EXTRACTED MATERIAL
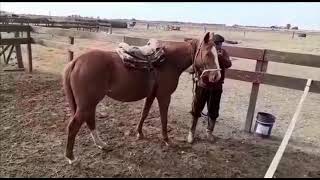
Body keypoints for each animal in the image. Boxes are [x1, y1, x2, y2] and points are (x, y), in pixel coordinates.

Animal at [63, 31, 221, 164]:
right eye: (208, 53)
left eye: (217, 53)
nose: (217, 76)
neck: (169, 61)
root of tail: (76, 61)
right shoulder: (164, 96)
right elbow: (164, 118)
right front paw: (166, 140)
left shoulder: (151, 95)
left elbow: (144, 113)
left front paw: (139, 133)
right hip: (87, 104)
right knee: (74, 126)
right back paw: (71, 157)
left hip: (90, 103)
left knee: (89, 120)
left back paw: (101, 145)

EXERCISE GOAL
Beginning with the line that holds "left shoulder: (151, 95)" and ending with the last line of the listing, output every line exactly. Leave out everything else.

ANSWER TO THE PROBLEM
left shoulder: (151, 95)
left elbow: (144, 113)
left front paw: (139, 133)
right hip: (87, 104)
right knee: (74, 126)
right back paw: (71, 157)
left hip: (90, 103)
left knee: (89, 120)
left back paw: (101, 145)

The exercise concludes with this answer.